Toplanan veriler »
# # # #
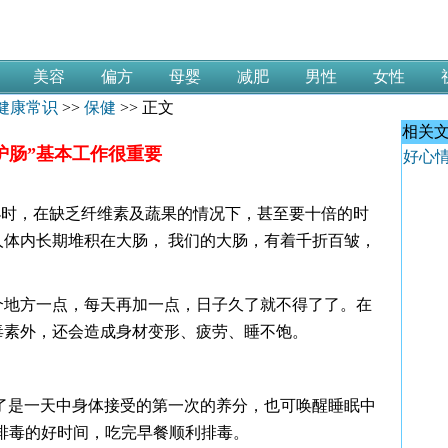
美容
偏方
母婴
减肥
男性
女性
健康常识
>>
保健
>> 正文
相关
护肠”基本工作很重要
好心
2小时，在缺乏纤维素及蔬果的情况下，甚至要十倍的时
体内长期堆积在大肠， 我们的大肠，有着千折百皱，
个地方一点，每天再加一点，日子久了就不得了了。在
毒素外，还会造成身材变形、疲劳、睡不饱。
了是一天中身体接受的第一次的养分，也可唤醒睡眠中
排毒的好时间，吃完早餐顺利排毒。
# # # #
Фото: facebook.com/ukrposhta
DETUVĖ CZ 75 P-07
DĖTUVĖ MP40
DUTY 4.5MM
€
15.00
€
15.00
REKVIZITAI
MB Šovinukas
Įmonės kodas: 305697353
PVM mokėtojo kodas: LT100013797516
# # # #
Görev tanımı » Öğelerde "Фото: facebook.com/ukrposhta" geçen satırdan başlayıp "PVM mokėtojo kodas: LT100013797516" geçen satırdan sonra durarak bu satırları olduğu gibi yinele.

Yanıt »
Фото: facebook.com/ukrposhta
DETUVĖ CZ 75 P-07
DĖTUVĖ MP40
DUTY 4.5MM
€
15.00
€
15.00
REKVIZITAI
MB Šovinukas
Įmonės kodas: 305697353
PVM mokėtojo kodas: LT100013797516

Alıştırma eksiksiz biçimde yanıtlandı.